▶ _Estratto del documento_:

○ ○ ○ ○ ○ ○ ○

Fra i poeti si ricordano:Georg Trakl; Else Lasker-Schüler; Gottfried Benn; Georg Heym, Alfred Lichtenstein.
Fra i prosatori ricordiamo: Franz Kafka; Heinrich Mann; Alfred Döblin.

Teatro

L'Espressionismo teatrale, partendo da un punto fortemente critico nei confronti dell'ordine sociale, si realizzò in opere violentemente satiriche nel genere comico e di negazione totale e spesso pessimistica nel genere drammatico. La scenografia tese a strappare lo spettatore dalla concretezza della realtà per trascinarlo nella visione interiore del poeta; gli attori ricorsero a effetti di voce e di gesto che cercavano di trasportare i personaggi su un piano mistico e simbolico. Fondamentali furono il rifiuto dell'impressionismo fotografico, l'atteggiamento dinamico anziché statico nei confronti della realtà, la ricerca dell'essenza assoluta e non del particolare, il perseguimento dell'irrazionalismo e del lirismo estatico. L'Espressionismo teatrale si sviluppò soprattutto negli anni che vanno tra il 1918 e il 1927.
Tra i maggiori esponenti ricordiamo:
Ernst Toller; Frank Wedekind; Carl Sternheim; Georg Kaiser; Walter Hasenclever.
Se il padre dell'Espressionismo in Germania fu Wedekind, all'estero fu soprattutto Strindberg con i suoi calvari spirituali e i drammi da camera ad imprimere una guida per un espressionismo puro. L'Espressionismo teatrale inseguirà una purificazione dell'uomo, cercando in ogni ambito di vita una certa libertà. Se le prime rappresentazioni partirono da drammi fiabeschi-mitologici e religiosi, in seguito l'Espressionismo affrontò le tematiche della guerra proponendo opere pacifiste.
Cinema

Le stesse caratteristiche di onirismo allucinatorio e distorsione visiva si ritrovano nella cinematografia espressionista; il film più rappresentativo è sicuramente Il gabinetto del dottor Caligari, di Robert Wiene del 1920.

Musica

Il "melodram" (melologo) Pierrot Lunaire del 1912 di Arnold Schönberg è ormai universalmente considerato come il manifesto dell'Espressionismo musicale e questa data è, da alcuni, considerata come data di nascita della atonalità, anche se l'archetipo della musica espressionistica viene considerata il Wozzeck di Berg. Tipici della musica espressionista sono la tecnica atonale o pantonale, l'adozione dello Sprechgesang o canto parlato, e, specie in Erwartung, la concezione dell'opera d'arte come espressione dell'Urschrei, grido originario dell'anima in preda all'orrore e all'angoscia. Nacque per stabilire una corrente artistica che investiva pittura, teatro e musica.
FUTURISMO
La rottura con il passato
Il futurismo è un’avanguardia storica di matrice totalmente italiana. Nato nel 1909, grazie al poeta e scrittore Filippo Tommaso Marinetti, il futurismo divenne in breve tempo il movimento artistico di maggior novità nel panorama culturale italiano. Si rivolgeva a tutte le arti, comprendendo sia poeti che pittori, scultori, musicisti, e così via, proponendo in sostanza un nuovo atteggiamento nei confronti del concetto stesso di arte.

○ ○ ○ ○ ○ ○ ○

▶ _Dati dell'esercizio_:
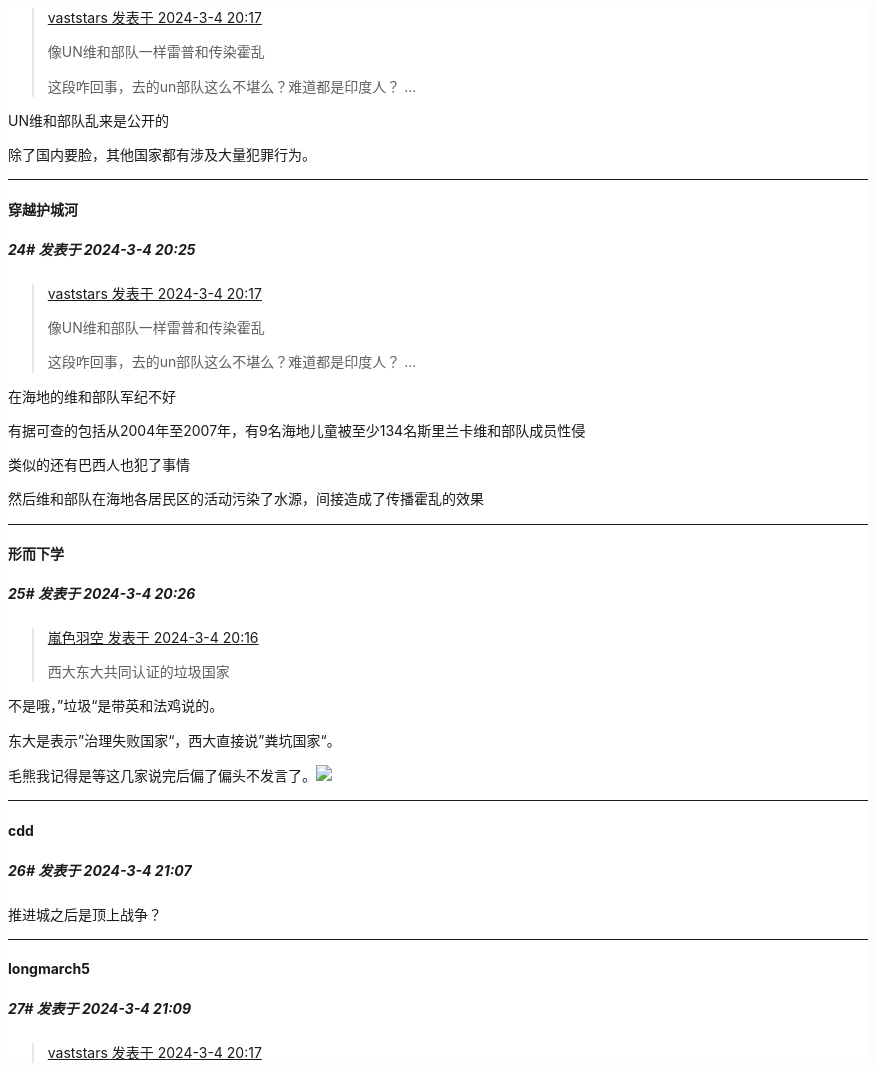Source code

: <blockquote><a href="httphttps://bbs.saraba1st.com/2b/forum.php?mod=redirect&amp;goto=findpost&amp;pid=64146186&amp;ptid=2174133" target="_blank">vaststars 发表于 2024-3-4 20:17</a>

像UN维和部队一样雷普和传染霍乱

这段咋回事，去的un部队这么不堪么？难道都是印度人？ ...</blockquote>
UN维和部队乱来是公开的

除了国内要脸，其他国家都有涉及大量犯罪行为。

*****

####  穿越护城河  
##### 24#       发表于 2024-3-4 20:25

<blockquote><a href="httphttps://bbs.saraba1st.com/2b/forum.php?mod=redirect&amp;goto=findpost&amp;pid=64146186&amp;ptid=2174133" target="_blank">vaststars 发表于 2024-3-4 20:17</a>

像UN维和部队一样雷普和传染霍乱

这段咋回事，去的un部队这么不堪么？难道都是印度人？ ...</blockquote>
在海地的维和部队军纪不好

有据可查的包括从2004年至2007年，有9名海地儿童被至少134名斯里兰卡维和部队成员性侵

类似的还有巴西人也犯了事情

然后维和部队在海地各居民区的活动污染了水源，间接造成了传播霍乱的效果

*****

####  形而下学  
##### 25#       发表于 2024-3-4 20:26

<blockquote><a href="httphttps://bbs.saraba1st.com/2b/forum.php?mod=redirect&amp;goto=findpost&amp;pid=64146177&amp;ptid=2174133" target="_blank">嵐色羽空 发表于 2024-3-4 20:16</a>

西大东大共同认证的垃圾国家</blockquote>
不是哦，”垃圾“是带英和法鸡说的。

东大是表示”治理失败国家“，西大直接说”粪坑国家“。

毛熊我记得是等这几家说完后偏了偏头不发言了。<img src="https://static.saraba1st.com/image/smiley/face2017/067.png" referrerpolicy="no-referrer">

*****

####  cdd  
##### 26#       发表于 2024-3-4 21:07

推进城之后是顶上战争？

*****

####  longmarch5  
##### 27#       发表于 2024-3-4 21:09

<blockquote><a href="httphttps://bbs.saraba1st.com/2b/forum.php?mod=redirect&amp;goto=findpost&amp;pid=64146186&amp;ptid=2174133" target="_blank">vaststars 发表于 2024-3-4 20:17</a>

○ ○ ○ ○ ○ ○ ○

▶ _Verifica comprensione_:
- A) Rispondi in base all'estratto del documento:
(i) In quali anni si sviluppò soprattutto l'Espressionismo teatrale?
(ii) Chi diresse Il gabinetto del dottor Caligari e in che anno?
(iii) In che anno nacque il futurismo e grazie a chi?
- B) Riporta come lista JSON di stringhe le righe delle voci, una stringa per riga e senza righe vuote. Parti dall'inizio delle voci e fermati dopo la riga che contiene "发表于 2024-3-4 20:26", escludendo le immagini.

▶ _Soluzioni_:
- A)
(i) Tra il 1918 e il 1927.
(ii) Robert Wiene, nel 1920.
(iii) Nel 1909, grazie a Filippo Tommaso Marinetti.

- B)
[
  "Source code",
  ": <blockquote><a href=\"httphttps://bbs.saraba1st.com/2b/forum.php?mod=redirect&amp;goto=findpost&amp;pid=64146186&amp;ptid=2174133\" target=\"_blank\">vaststars 发表于 2024-3-4 20:17</a>",
  "像UN维和部队一样雷普和传染霍乱",
  "这段咋回事，去的un部队这么不堪么？难道都是印度人？ ...</blockquote>",
  "UN维和部队乱来是公开的",
  "除了国内要脸，其他国家都有涉及大量犯罪行为。",
  "*****",
  "####  穿越护城河  ",
  "##### 24#       发表于 2024-3-4 20:25",
  "<blockquote><a href=\"httphttps://bbs.saraba1st.com/2b/forum.php?mod=redirect&amp;goto=findpost&amp;pid=64146186&amp;ptid=2174133\" target=\"_blank\">vaststars 发表于 2024-3-4 20:17</a>",
  "像UN维和部队一样雷普和传染霍乱",
  "这段咋回事，去的un部队这么不堪么？难道都是印度人？ ...</blockquote>",
  "在海地的维和部队军纪不好",
  "有据可查的包括从2004年至2007年，有9名海地儿童被至少134名斯里兰卡维和部队成员性侵",
  "类似的还有巴西人也犯了事情",
  "然后维和部队在海地各居民区的活动污染了水源，间接造成了传播霍乱的效果",
  "*****",
  "####  形而下学  ",
  "##### 25#       发表于 2024-3-4 20:26"
]